Говоря это, Мод только высказывала мысль подруги. Теперь, когда мать умерла, препятствием к браку Поля с Этьеннет являлась эта сумасбродная Сюзанна, пившая, ужинавшая и амурничавшая чуть не с целым Парижем. Ее продолжительное отсутствие и молчание помогли все скоро забывающему Парижу забыть и ее. Неужели она появится опять на местной сцене?
«… Пишу тебе из Амстердама, куда я приехала с труппой. Но я бросаю театр. Со мной здесь один негоциант, очень милый человек, и с большим шиком; я надеюсь привезти его в Париж. Может быть, удастся уговорить и его брата ехать с нами; он тоже очень богат, ничего не делает и ты как раз в его вкусе. Надеюсь, мама здорова. Если она нуждается в чем, пусть напишет в Hotel Utile Collones.
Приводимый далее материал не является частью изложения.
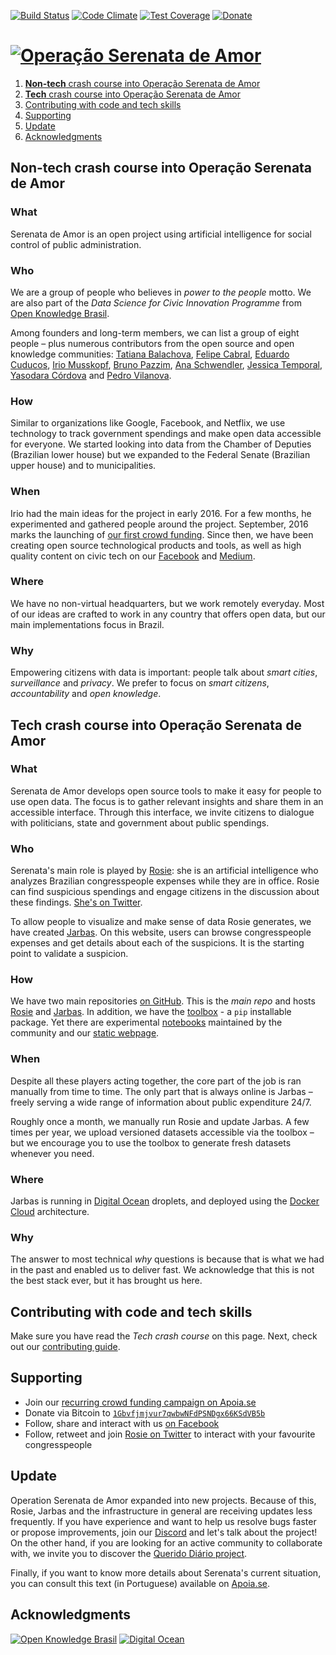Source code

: [![Build Status](https://img.shields.io/travis/okfn-brasil/serenata-de-amor/main.svg)](https://travis-ci.org/okfn-brasil/serenata-de-amor)
[![Code Climate](https://img.shields.io/codeclimate/maintainability-percentage/okfn-brasil/serenata-de-amor.svg)](https://codeclimate.com/github/okfn-brasil/serenata-de-amor)
[![Test Coverage](https://img.shields.io/codeclimate/coverage/okfn-brasil/serenata-de-amor.svg)](https://codeclimate.com/github/okfn-brasil/serenata-de-amor/test_coverage)
[![Donate](https://img.shields.io/badge/donate-apoia.se-EB4A3B.svg)](https://apoia.se/serenata)

# [![Operação Serenata de Amor](docs/logo.png)](https://serenata.ai/en)

1. [**Non-tech** crash course into Operação Serenata de Amor](#non-tech-crash-course-into-operação-serenata-de-amor)
2. [**Tech** crash course into Operação Serenata de Amor](#tech-crash-course-into-operação-serenata-de-amor)
3. [Contributing with code and tech skills](#contributing-with-code-and-tech-skills)
4. [Supporting](#supporting)
5. [Update](#update)
6. [Acknowledgments](#acknowledgments)

## Non-tech crash course into Operação Serenata de Amor

### What

Serenata de Amor is an open project using artificial intelligence for social control of public administration.

### Who

We are a group of people who believes in _power to the people_ motto. We are also part of the _Data Science for Civic Innovation Programme_ from [Open Knowledge Brasil](http://br.okfn.org).

Among founders and long-term members, we can list a group of eight people – plus numerous contributors from the open source and open knowledge communities:  [Tatiana Balachova](https://tatianasb.ru), [Felipe Cabral](https://twitter.com/felipebcabral), [Eduardo Cuducos](https://cuducos.me),  [Irio Musskopf](https://iriomk.com), [Bruno Pazzim](http://brunopazzim.com/), [Ana Schwendler](http://anaschwendler.com/), [Jessica Temporal](http://jtemporal.com/), [Yasodara Córdova](https://twitter.com/yaso) and [Pedro Vilanova](https://twitter.com/pedrovilanova).

### How

Similar to organizations like Google, Facebook, and Netflix, we use technology to track government spendings and make open data accessible for everyone. We started looking into data from the Chamber of Deputies (Brazilian lower house) but we expanded to the Federal Senate (Brazilian upper house) and to municipalities.

### When

Irio had the main ideas for the project in early 2016. For a few months, he experimented and gathered people around the project. September, 2016 marks the launching of [our first crowd funding](https://catarse.me/serenata). Since then, we have been creating open source technological products and tools, as well as high quality content on civic tech on our [Facebook](https://fb.com/operacaoserenatadeamor) and [Medium](https://medium.com/serenata).

### Where

We have no non-virtual headquarters, but we work remotely everyday. Most of our ideas are crafted to work in any country that offers open data, but our main implementations focus in Brazil.

### Why

Empowering citizens with data is important: people talk about _smart cities_, _surveillance_ and _privacy_. We prefer to focus on _smart citizens_, _accountability_ and _open knowledge_.

## Tech crash course into Operação Serenata de Amor

### What

Serenata de Amor develops open source tools to make it easy for people to use open data. The focus is to gather relevant insights and share them in an accessible interface. Through this interface, we invite citizens to dialogue with politicians, state and government about public spendings.

### Who

Serenata's main role is played by [Rosie](rosie/README.md): she is an artificial intelligence who analyzes Brazilian congresspeople expenses while they are in office. Rosie can find suspicious spendings and engage citizens in the discussion about these findings. [She's on Twitter](https://twitter.com/RosieDaSerenata).

To allow people to visualize and make sense of data Rosie generates, we have created [Jarbas](jarbas/README.md). On this website, users can browse congresspeople expenses and get details about each of the suspicions. It is the starting point to validate a suspicion.

### How

We have two main repositories [on GitHub](https://github.com/okfn-brasil). This is the _main repo_ and hosts [Rosie](rosie/README.md) and [Jarbas](jarbas/README.md). In addition, we have the [toolbox](https://github.com/okfn-brasil/serenata-toolbox) - a `pip` installable package. Yet there are experimental [notebooks](https://github.com/okfn-brasil/notebooks) maintained by the community and our [static webpage](https://github.com/okfn-brasil/serenata-website).

### When

Despite all these players acting together, the core part of the job is ran manually from time to time. The only part that is always online is Jarbas – freely serving a wide range of information about public expenditure 24/7.

Roughly once a month, we manually run Rosie and update Jarbas. A few times per year, we upload versioned datasets accessible via the toolbox – but we encourage you to use the toolbox to generate fresh datasets whenever you need.

### Where

Jarbas is running in [Digital Ocean](https://digitalocean.com) droplets, and deployed using the [Docker Cloud](https://cloud.docker.com/) architecture.

### Why

The answer to most technical _why_ questions is because that is what we had in the past and enabled us to deliver fast. We acknowledge that this is not the best stack ever, but it has brought us here.

## Contributing with code and tech skills

Make sure you have read the _Tech crash course_ on this page. Next, check out our [contributing guide](CONTRIBUTING.md).

## Supporting

* Join our [recurring crowd funding campaign on Apoia.se](http://apoia.se/serenata)
* Donate via Bitcoin to [`1Gbvfjmjvur7qwbwNFdPSNDgx66KSdVB5b`](https://blockchain.info/address/1Gbvfjmjvur7qwbwNFdPSNDgx66KSdVB5b)
* Follow, share and interact with us [on Facebook](https://fb.com/operacaoserenatadeamor)
* Follow, retweet and join [Rosie on Twitter](https://twitter.com/RosieDaSerenata) to interact with your favourite congresspeople

## Update

Operation Serenata de Amor expanded into new projects. Because of this, Rosie, Jarbas and the infrastructure in general are receiving updates less frequently. If you have experience and want to help us resolve bugs faster or propose improvements, join our [Discord](https://go.ok.org.br/discord) and let's talk about the project! On the other hand, if you are looking for an active community to collaborate with, we invite you to discover the [Querido Diário project](https://github.com/okfn-brasil/querido-diario).

Finally, if you want to know more details about Serenata's current situation, you can consult this text (in Portuguese) available on [Apoia.se](https://apoia.se/serenata/contents/view/Por-onde-anda-a-Operacao-Serenata-de-Amor-w9FjFX-az).

## Acknowledgments

[![Open Knowledge Brasil](docs/okbr.png)](https://br.okfn.org) [![Digital Ocean](docs/digitalocean.png)](https://digitalocean.com)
Генрих очень любезен и у меня есть решительно все…»
Две страницы болтовни в таком бесстыдно-циничном тоне, свойственном только кокотке, совершенно расстроили Этьеннет. «Надеюсь, мама здорова… у Генриха брат, который ничего не делает, ты в его вкусе». Вот как она понимает семью!
– Я не могу показать тебе это письмо, – сказала она Мод. – Лучше было бы мне не читать его.
И в то же время Этьеннет вспомнила, что считала сестру умершей от чахотки, подтачивавшей ей здоровье; ей стало совестно при мысли, что она не только не была огорчена, поверив этим рассказам, но даже как бы чувствовала облегчение при этом предположении. А между тем у нее везде не осталось в жизни никого близкого, кроме этой сумасбродной Сюзанны, с которой она играла в детстве, когда обе они еще не знали действительной жизни.